Un sportif matinal découvre le cadavre d’un homme, rejeté par les vagues, à Nice. Ce pourrait être un noyé comme les autres, sauf qu’il n’a aucun poil sur le corps et que l’extrémité de ses dix doigts a été brûlée. Son séjour prolongé en mer l’a bien entendu défiguré. Grondin, le flic chargé d’enquêter, se retrouve face à un énigmatique cadavre. « Qu’est ce qui peut bien pousser quelqu’un à souhaiter disparaître de la surface de la terre? » Cet homme qui apparemment a tout fait pour disparaître l’obsède.

Étienne Sorbier est le grand patron français de Richter & Co, une banque multinationale. Les employés de son entreprise sont poussés à se dépasser toujours plus, supportant jour après jour un rythme infernal et des horaires de travail inimaginables ; tous obsédés par une quête d’excellence qui justifie les exigences les plus déraisonnables.

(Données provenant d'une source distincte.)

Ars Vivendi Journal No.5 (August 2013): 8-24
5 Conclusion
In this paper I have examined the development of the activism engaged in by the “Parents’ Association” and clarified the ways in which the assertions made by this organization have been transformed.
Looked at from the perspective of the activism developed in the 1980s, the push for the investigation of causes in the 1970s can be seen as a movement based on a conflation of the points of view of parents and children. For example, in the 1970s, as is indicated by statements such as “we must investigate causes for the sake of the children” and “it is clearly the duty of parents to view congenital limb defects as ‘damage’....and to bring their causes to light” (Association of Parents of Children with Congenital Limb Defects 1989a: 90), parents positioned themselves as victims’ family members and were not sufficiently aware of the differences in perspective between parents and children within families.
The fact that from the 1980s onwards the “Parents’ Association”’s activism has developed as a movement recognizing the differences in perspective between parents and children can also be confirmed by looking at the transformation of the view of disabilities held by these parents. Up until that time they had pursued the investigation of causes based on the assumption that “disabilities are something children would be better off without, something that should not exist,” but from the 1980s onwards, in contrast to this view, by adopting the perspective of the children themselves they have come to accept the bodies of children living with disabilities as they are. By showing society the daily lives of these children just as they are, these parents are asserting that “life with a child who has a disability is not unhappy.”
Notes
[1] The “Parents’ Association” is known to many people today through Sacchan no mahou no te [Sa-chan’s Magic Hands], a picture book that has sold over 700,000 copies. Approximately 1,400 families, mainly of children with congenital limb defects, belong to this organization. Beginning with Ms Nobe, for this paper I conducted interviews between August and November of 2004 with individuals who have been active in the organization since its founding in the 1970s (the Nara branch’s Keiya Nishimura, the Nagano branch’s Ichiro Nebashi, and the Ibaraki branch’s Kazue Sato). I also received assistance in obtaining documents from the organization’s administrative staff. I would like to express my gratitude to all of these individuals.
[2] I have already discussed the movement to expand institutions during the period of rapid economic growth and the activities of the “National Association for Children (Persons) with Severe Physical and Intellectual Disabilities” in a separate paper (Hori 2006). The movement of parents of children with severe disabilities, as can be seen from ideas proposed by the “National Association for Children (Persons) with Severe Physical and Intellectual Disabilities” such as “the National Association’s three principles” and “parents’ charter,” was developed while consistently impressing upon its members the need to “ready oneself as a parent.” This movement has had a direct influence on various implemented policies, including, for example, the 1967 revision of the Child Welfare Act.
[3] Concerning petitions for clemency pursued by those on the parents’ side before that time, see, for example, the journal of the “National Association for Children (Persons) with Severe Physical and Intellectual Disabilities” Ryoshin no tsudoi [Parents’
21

Quel lien uni ces différentes intrigues ? Aucune date ne nous est donnée, juste quelques indices géographiques : Paris, Nice. C’est la canicule.

Mathieu Menegaux nous livre une fois encore un roman terriblement prenant et efficace, porté par une écriture chirurgicale et incisive, dans lequel il questionne la disparition et ce désir impérieux de disparaître mais aussi l’impossibilité d’un amour. La construction narrative, toujours très habile, nous tient en haleine, du premier au dernier mot, même si le dénouement se laisse entrapercevoir avant la fin.

Que restera-t-il de nous après notre mort ? Les mots de la fin me laissent pantoise – l’estomac noué, les larmes aux yeux.